INPUT FOR THIS TASK –

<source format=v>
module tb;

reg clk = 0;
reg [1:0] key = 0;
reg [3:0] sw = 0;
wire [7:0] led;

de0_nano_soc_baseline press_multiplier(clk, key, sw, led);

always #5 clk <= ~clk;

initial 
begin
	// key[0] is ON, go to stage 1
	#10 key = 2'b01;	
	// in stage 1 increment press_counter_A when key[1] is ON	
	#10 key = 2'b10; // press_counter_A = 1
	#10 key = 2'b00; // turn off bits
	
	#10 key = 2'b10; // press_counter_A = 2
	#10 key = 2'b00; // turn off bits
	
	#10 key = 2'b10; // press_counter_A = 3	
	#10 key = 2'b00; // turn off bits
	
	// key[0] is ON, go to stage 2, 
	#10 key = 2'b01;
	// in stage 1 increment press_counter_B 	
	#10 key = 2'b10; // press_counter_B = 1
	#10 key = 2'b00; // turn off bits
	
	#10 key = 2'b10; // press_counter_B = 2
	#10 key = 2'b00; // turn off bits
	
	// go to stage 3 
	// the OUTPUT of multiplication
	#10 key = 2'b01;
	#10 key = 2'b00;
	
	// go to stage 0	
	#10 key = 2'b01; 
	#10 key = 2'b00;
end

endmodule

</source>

--

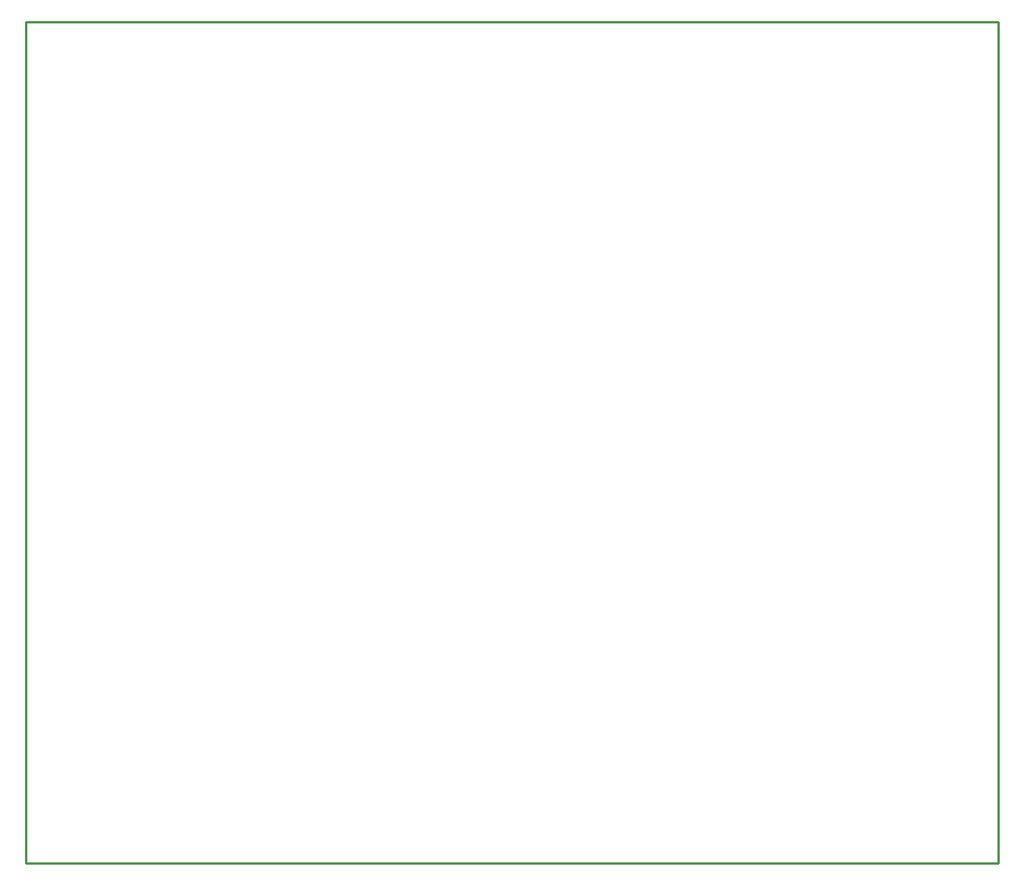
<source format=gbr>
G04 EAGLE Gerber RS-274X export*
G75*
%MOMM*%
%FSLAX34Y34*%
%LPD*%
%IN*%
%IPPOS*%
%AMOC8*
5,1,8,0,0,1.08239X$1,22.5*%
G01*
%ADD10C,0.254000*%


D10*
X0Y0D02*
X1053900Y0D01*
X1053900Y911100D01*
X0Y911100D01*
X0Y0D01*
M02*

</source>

* * *

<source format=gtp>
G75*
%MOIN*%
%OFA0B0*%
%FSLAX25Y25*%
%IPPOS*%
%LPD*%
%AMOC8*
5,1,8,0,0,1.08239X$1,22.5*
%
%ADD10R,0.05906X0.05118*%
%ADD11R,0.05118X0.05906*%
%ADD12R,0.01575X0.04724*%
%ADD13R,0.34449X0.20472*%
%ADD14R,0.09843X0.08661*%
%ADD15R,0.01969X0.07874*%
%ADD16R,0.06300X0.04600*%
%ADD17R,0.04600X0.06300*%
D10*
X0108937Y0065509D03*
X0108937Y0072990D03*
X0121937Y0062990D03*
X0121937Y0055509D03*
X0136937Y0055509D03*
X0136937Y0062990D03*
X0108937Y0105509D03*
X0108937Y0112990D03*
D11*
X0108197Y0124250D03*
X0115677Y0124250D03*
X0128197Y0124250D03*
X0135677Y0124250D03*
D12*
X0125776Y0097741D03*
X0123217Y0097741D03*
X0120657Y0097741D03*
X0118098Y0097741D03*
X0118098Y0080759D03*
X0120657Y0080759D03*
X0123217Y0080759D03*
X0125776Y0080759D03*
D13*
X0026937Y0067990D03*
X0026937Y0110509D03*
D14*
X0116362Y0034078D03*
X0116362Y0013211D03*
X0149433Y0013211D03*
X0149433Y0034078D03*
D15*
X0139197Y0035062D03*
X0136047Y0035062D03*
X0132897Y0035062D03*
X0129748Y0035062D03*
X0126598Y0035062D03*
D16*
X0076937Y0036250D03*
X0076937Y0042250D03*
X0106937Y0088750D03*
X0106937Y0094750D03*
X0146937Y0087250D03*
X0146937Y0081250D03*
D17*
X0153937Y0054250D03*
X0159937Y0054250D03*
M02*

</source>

TASK TO CARRY OUT – Your task is to retype the entries verbatim, starting with the line that holds "<source format=v>" and stopping after the line that holds "#10 key = 2'b10; // press_counter_B = 1".

ANSWER TO THIS PROBLEM –
<source format=v>
module tb;

reg clk = 0;
reg [1:0] key = 0;
reg [3:0] sw = 0;
wire [7:0] led;

de0_nano_soc_baseline press_multiplier(clk, key, sw, led);

always #5 clk <= ~clk;

initial 
begin
	// key[0] is ON, go to stage 1
	#10 key = 2'b01;	
	// in stage 1 increment press_counter_A when key[1] is ON	
	#10 key = 2'b10; // press_counter_A = 1
	#10 key = 2'b00; // turn off bits
	
	#10 key = 2'b10; // press_counter_A = 2
	#10 key = 2'b00; // turn off bits
	
	#10 key = 2'b10; // press_counter_A = 3	
	#10 key = 2'b00; // turn off bits
	
	// key[0] is ON, go to stage 2, 
	#10 key = 2'b01;
	// in stage 1 increment press_counter_B 	
	#10 key = 2'b10; // press_counter_B = 1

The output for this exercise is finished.